# Spray Foam Insulation



## Vic99 (Feb 28, 2009)

So this summer I'm stripping most of the first floor walls down to the studs .  Before adding sheet rock, I'm going to insulate.  This will be a 30 x 15 foot living room where my wood stove is located.  I'm considering spray foam.  I figure that minus the windows I'm looking at around 400 square feet.

Today I was taking to contractors at a home show.  One guy said he'd do it for around $1,200.  Another guy said there was a one time home use kit that you could by for closed cell insulation.

Anyone have any experience applying spray foam?

Any info on the kits (ease of use & cost)?


----------



## Hogwildz (Mar 1, 2009)

I used to spray foam insulation in the walls of reefer trailers. When doing so, we would have to shave the insulation flush with the posts, as you will have to do with the studs. It can get messy.
One thing to consider is, if you want to add wiring or such later on, its not going to be real fun trying to fish wire through the foam insulation.
Are the walls 2x6 or 2x4 construction? I would think f/g would be less costly.
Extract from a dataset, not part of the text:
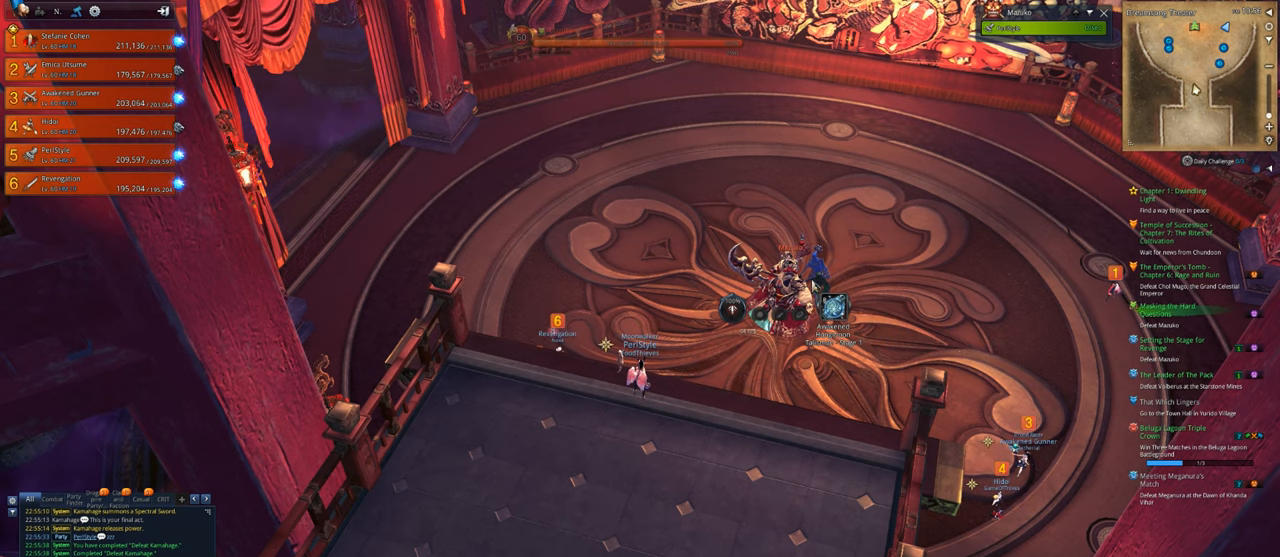
{"keys": [], "mouse": [], "mouse_move": "still", "events": []}
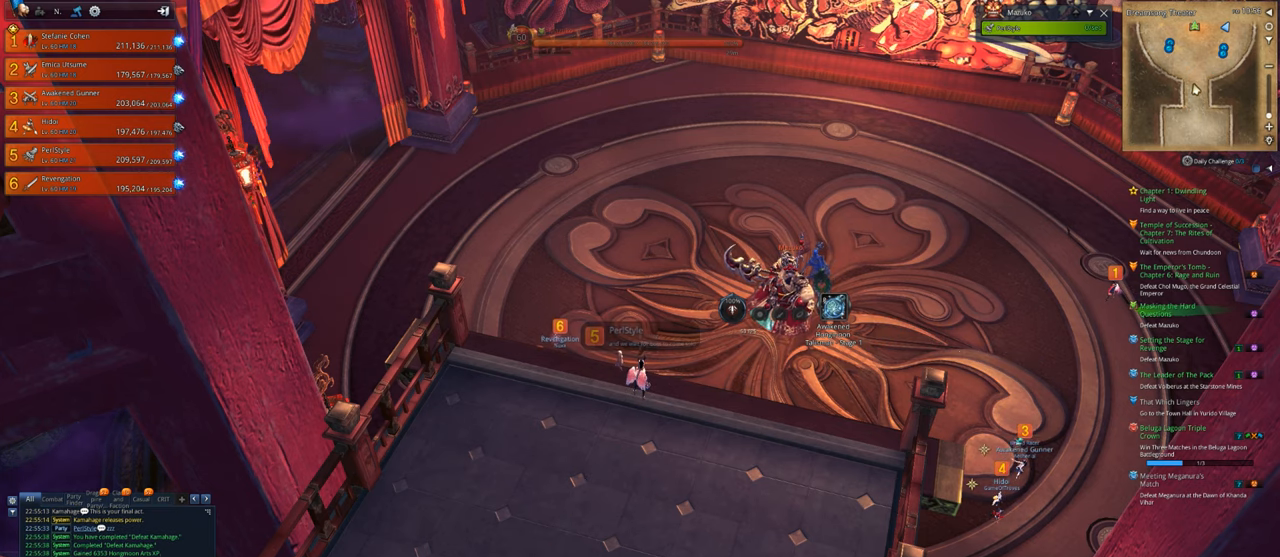
{"keys": ["d", "shift", "x"], "mouse": [], "mouse_move": "still", "events": [[283, "shift", "down"], [383, "x", "down"], [483, "d", "down"]]}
As far as the kits, I was pricing them a few months back. They ain't cheap.
I am not sure how long the pack lasts, but the nozzles are a one shot deal. If the foam sets up inside then, you must replace the nozzle.


----------



## mjwendorf (Mar 1, 2009)

The foam insulation is awesome but I think it would be best to let the pros handle it.


----------



## wenger7446 (Mar 1, 2009)

I would highly recomend spray foam.  My wife and I built an addition (with spray foam) last summer and this being our first winter with it and it it works great.  I understand it's pricy but well worth the cost. 

Go for it!

Ryan


----------



## EatenByLimestone (Mar 1, 2009)

Can anybody comment on the time it takes to spray a room vs the time it takes to put up fg?

Matt


----------



## Vic99 (Mar 1, 2009)

Hog & Czar:

The walls are 2 x4 construction.  Behind that is clapboards that are in good shape.  Over the clap is blue board and then vinyl siding.  Understood about wiring and such.  I have tried to think that through and as a result would like to include extra outlets, update old wiring, etc.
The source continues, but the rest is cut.